**Extracted material:**
++++++++++++++++++++

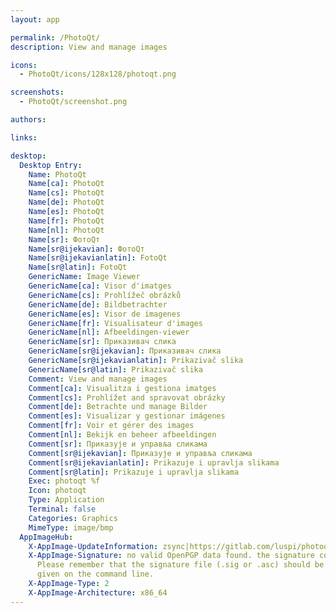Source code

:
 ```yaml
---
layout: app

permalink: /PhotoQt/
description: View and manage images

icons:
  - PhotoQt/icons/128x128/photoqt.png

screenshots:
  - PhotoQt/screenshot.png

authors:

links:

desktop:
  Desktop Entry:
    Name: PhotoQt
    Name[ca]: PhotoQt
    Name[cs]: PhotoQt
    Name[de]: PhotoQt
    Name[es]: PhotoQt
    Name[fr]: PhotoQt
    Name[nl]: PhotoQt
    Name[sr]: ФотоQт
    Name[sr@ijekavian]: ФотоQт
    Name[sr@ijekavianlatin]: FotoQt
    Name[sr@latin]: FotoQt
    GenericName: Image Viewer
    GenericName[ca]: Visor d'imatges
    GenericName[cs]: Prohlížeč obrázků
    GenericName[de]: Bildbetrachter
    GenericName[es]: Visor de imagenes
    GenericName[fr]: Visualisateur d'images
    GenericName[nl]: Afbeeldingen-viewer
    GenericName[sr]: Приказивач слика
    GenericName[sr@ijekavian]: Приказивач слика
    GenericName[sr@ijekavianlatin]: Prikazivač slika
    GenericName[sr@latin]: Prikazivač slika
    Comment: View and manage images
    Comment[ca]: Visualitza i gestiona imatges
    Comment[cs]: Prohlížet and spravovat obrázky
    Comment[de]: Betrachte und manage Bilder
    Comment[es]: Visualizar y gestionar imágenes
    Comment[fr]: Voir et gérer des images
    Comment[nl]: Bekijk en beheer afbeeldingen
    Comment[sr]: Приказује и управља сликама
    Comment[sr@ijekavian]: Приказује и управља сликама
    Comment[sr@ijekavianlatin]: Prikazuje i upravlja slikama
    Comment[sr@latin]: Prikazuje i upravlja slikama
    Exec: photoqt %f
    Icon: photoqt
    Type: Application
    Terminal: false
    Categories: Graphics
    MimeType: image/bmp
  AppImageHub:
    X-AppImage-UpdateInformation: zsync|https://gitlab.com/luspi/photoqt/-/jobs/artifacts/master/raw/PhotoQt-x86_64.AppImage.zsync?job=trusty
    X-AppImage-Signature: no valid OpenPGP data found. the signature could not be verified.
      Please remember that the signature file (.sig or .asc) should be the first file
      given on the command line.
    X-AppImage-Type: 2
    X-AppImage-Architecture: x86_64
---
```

++++++++++++++++++++

**Goal of the exercise:** Above are records; count the lines among them that include the word "manage", and give only the number.

**Your solution:** 3